P.S. Traum’s Good Girl offers us a bit of transgenic wackiness straight out of Monty Python. It begins with a woman’s bizarre request to be fitted with wings: “I want wings, goddamnit! I’ve seen you do scales, horns, all kinds of sick shit. I’ve seen some of the freaks that come out of this compound! Can’t you, like, just sew some on?” I was in stitches and couldn’t wait to what other absurdities awaited.
Tim Mendees’ Sucker (Giant Amazonian Leeches) resonated with me because leeches are an underrepresented horror commodity. One would think that eyeless exsanguinates would be more popular, especially among vampire lovers, just as cephalopods are among Lovecraftian enthusiasts. I enjoyed the story’s archaic gas lamp feel and dialogue. Presumably because I am a sucker for all things Victorian England.

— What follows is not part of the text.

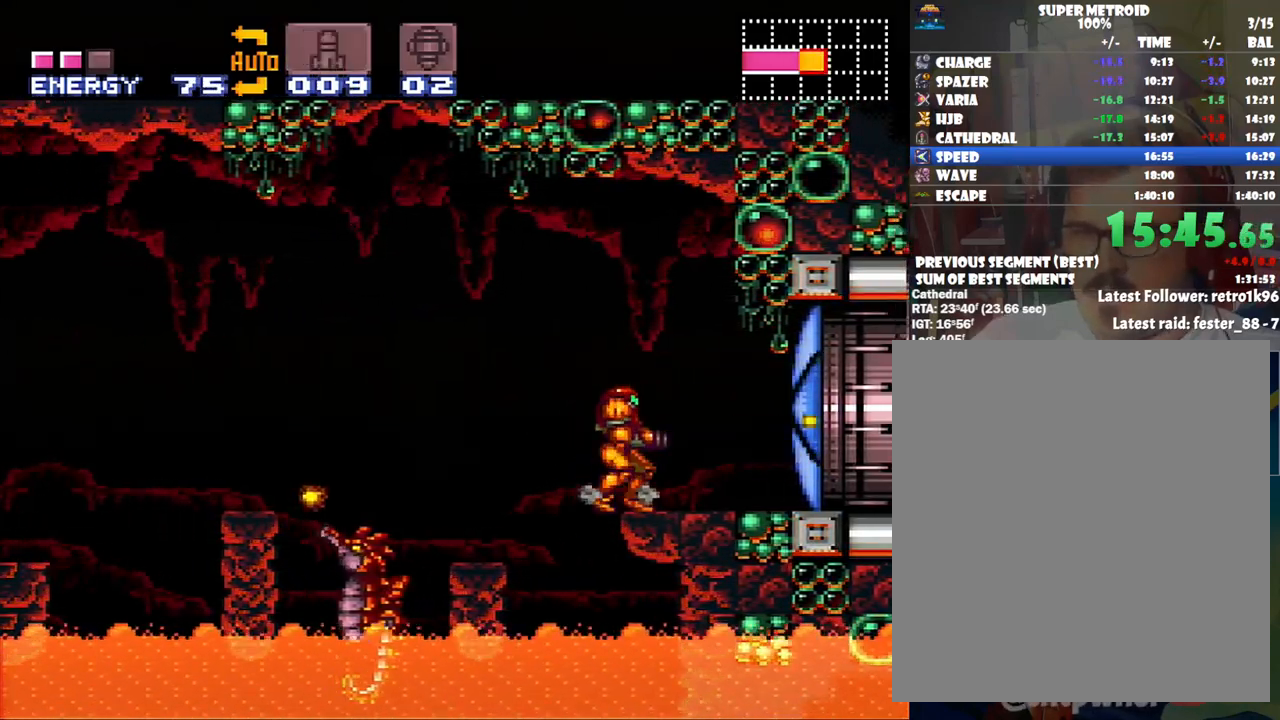
{"buttons": ["A", "DPAD_RIGHT"], "events": [[17, "DPAD_RIGHT", "down"], [33, "A", "down"]]}
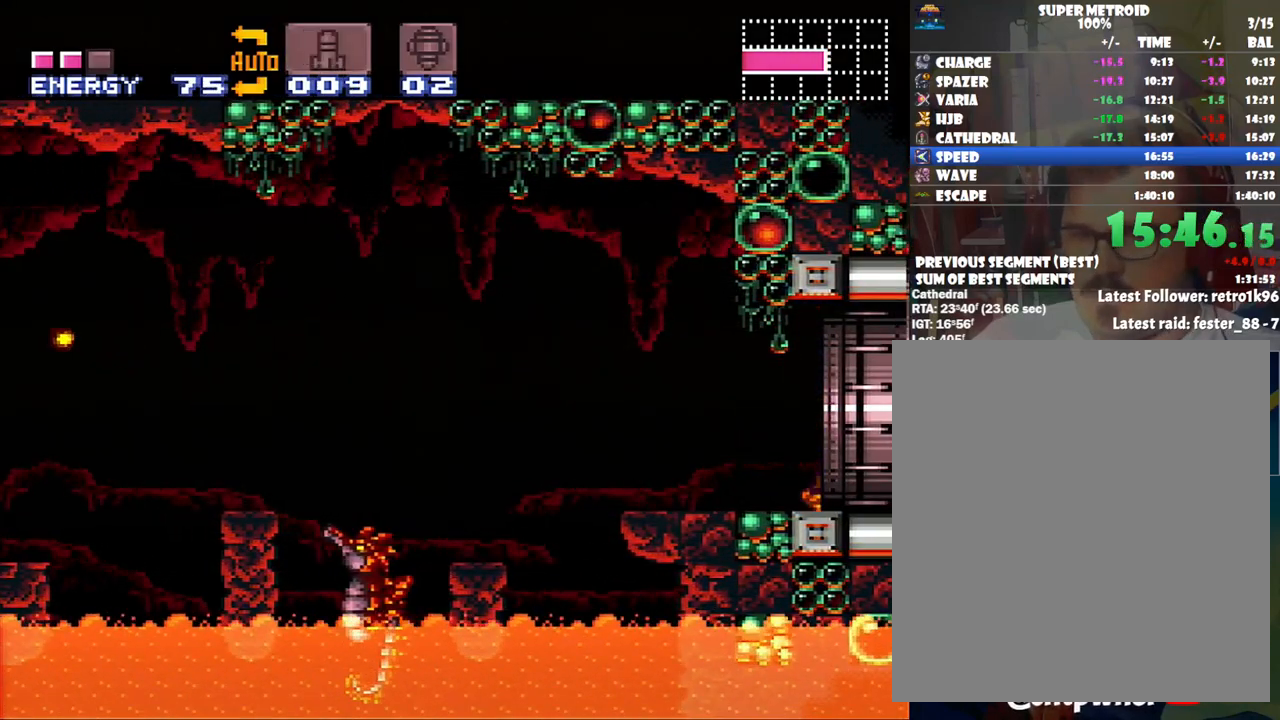
{"buttons": ["A", "DPAD_RIGHT"], "events": []}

James Miles Experiment 8 had me at “urticating hairs”. The spider story evokes memorable scenes from the original fly as well as the remake. It reminded me of the paper What is it like to be a Bat by the American philosopher Thomas Nagel published in the Philosophical Review in October 1974. That work examined the nature of non-human consciousness.
J. Benjamin Sanders Jr.’s Maiden of Many Parts is a Gran Guignol of exquisitely drawn body horror. See for yourself: “Her fingers were claw-tipped sticks of ebony and brown, her hands were covered with a motley pattern of different flesh. Her arms pallid from wrist to elbow, burnt umber from elbow to shoulder. Her legs were the same, long, and slender pastiches. Her torso was a jigsaw of colors, as scars crisscrossed her body like train tracks on a paper road map, raised like welts to add to her mysterious beauty. One breast flat as a boy’s, the other swollen and sagging like an udder.” If that bit of theater doesn’t hook you, then nothing will.